Delivery de funk y algo más

Ante una sala de teatro Moviecenter casi colmada, Cursi regresó a su público montevideano en un show que levantó sobre el final.

Sebastián Auyanet

Cuando Diego Drexler y Fabián Krut atacaron las primeras notas de Nena no te peines, una de las canciones más populares de su nuevo disco, una pareja sentada en los asientos superiores de la sala se comía a besos y charlaba, aparentemente de cosas que poco tenían que ver con el concierto.

Cosas similares sucedían alrededor. ¿Qué era lo que funcionaba mal? Quizá una de las razones fuera la locación del concierto, aún no asentada como un lugar para espectáculos de rock. Alguien por ahí comentó que si los asistentes estuvieran de pie, el ambiente hubiera sido distinto. Al menos al principio.

Y es que hay a quienes les gusta un Cursi más "fiestero", si cabe el término. Es decir, la banda que hace canciones como la antes mencionada o que repite los viejos hits que la colocaron en los primeros planos de la música vernácula, gracias a una imponente mezcla de funky y disco. Es el caso de canciones como Corazón de Hotel, pero incluso otras que se salen de ese estilo como Cada noche mía, son buenos ejemplos de esto. Lo cierto es que este Delivery es un disco más mesurado, quizá hasta más melancólico desde el aspecto musical y también más trabajado desde otros aspectos, con lo cual quizá resulte más difícil que algunos temas prendan en la gente de la misma forma en que lo hicieron aquellos otros.

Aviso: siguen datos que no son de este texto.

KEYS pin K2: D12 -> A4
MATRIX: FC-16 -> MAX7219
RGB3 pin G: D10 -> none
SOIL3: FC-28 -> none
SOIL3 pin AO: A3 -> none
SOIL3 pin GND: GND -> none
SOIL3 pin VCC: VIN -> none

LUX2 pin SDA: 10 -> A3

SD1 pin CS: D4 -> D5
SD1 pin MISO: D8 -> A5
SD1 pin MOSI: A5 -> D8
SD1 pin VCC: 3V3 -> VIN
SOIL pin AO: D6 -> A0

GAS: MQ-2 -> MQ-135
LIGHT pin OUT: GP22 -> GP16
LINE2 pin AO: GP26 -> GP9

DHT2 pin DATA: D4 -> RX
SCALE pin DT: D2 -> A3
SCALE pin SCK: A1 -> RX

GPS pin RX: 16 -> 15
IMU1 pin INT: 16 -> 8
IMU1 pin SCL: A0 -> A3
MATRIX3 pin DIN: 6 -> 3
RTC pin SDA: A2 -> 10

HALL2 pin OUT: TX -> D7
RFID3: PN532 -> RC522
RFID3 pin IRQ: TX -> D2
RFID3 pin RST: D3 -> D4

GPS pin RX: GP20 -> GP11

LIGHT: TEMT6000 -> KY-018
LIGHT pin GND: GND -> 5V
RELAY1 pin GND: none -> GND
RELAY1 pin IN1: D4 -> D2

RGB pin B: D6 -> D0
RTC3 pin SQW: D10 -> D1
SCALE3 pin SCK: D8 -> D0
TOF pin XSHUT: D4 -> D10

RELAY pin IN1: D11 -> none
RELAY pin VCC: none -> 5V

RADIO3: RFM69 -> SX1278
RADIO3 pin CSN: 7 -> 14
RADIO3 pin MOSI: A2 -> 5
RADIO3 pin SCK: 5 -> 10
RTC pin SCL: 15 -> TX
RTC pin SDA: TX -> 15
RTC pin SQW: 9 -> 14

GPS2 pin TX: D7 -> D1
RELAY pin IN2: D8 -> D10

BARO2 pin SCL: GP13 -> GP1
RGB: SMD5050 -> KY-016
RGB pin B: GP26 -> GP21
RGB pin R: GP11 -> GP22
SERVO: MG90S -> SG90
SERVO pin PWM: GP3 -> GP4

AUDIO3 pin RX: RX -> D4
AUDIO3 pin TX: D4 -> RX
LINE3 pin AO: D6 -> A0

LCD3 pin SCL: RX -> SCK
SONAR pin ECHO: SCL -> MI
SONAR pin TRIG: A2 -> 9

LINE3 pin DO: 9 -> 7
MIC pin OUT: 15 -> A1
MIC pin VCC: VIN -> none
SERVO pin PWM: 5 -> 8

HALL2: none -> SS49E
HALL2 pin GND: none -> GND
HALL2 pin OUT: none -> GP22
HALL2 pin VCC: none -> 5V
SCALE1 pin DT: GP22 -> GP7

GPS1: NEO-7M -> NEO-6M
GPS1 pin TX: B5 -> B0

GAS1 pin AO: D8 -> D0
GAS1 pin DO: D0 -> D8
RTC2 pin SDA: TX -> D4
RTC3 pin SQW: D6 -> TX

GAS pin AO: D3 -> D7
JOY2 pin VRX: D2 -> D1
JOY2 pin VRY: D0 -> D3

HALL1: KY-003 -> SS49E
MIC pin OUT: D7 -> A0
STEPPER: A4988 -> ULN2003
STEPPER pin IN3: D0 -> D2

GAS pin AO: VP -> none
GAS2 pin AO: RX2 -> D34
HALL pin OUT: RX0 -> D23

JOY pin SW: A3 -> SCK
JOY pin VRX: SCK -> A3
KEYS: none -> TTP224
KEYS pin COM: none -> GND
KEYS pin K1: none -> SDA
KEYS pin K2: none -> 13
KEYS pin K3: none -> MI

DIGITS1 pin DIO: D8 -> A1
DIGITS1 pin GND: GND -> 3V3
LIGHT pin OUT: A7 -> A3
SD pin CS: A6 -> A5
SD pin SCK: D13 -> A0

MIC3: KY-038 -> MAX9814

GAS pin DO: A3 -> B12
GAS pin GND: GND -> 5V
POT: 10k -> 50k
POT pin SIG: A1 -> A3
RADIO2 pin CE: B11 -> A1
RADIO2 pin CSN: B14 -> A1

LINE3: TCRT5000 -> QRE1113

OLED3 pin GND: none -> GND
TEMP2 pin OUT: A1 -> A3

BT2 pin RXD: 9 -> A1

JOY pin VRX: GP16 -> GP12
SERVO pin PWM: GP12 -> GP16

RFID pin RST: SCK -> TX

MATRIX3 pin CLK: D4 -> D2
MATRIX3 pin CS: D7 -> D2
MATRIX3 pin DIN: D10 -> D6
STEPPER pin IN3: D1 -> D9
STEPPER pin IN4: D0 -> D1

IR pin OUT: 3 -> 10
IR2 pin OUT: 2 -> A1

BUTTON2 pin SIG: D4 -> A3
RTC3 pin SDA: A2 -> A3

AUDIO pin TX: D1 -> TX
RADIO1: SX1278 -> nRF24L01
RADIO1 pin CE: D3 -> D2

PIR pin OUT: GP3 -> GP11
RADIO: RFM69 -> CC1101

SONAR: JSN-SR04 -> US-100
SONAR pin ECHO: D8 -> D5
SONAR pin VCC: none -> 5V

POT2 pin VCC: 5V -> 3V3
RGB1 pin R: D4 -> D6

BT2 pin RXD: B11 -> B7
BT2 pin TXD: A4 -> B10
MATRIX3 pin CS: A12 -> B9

Lo cierto es que a Cursi le costó encender las turbinas y conseguir que los asistentes engancharan con el siempre pulido sonido de la banda, pero conforme los temas se fueron sucediendo, la química se fue generando y la propia energía de los miembros de la banda fue contagiando al público, desde los espectadores ubicados adelante hacia la zona más alta y alejada de la sala. Las canciones de Delivery, aunque un poco más desmarcadas de lo que Cursi supo hacer en sus anteriores discos de estudio, no toma distancia por completo de la identidad del grupo. Por eso el proceso de la noche del jueves 7 puede haber sido similar al del propio disco: de a poco, con cada disparo funk del bajo de Drexler, con cada entonación de Krut, con cada punteo del violero invitado Fede Graña (guitarrista de Vieja Historia) y cada palazo del nuevo batero Javier Gardelino (párrafo aparte para el muy buen nivel de su solo), el concierto comenzó a volverse algo más que un show con buen sonido y escenografía. Temas como Se va seba, Contra el pavimento o Jueves 16/11 finalmente fueron calando en el público. La participación de otros músicos invitados como Sebastián Jantos en el teclado y la presencia de Diego Bartaburu, ex batero de la banda y hoy incorporado a No Te Va Gustar, le dio aún más ambiente de fiesta a un concierto que varios hubieran querido disfrutar de pie y más cerca de la banda.

Ya con los ánimos más arriba y el ambiente instalado, cayó Corazón de Hotel y hasta la pareja del principio se levantó a bailar. El remate de La Pachanga Falsa dejó a mucha gente (probablemente a ellos también) con ganas de moverse más al ritmo de una banda que en pocos meses festeja diez años de andadura en nuestra escena local.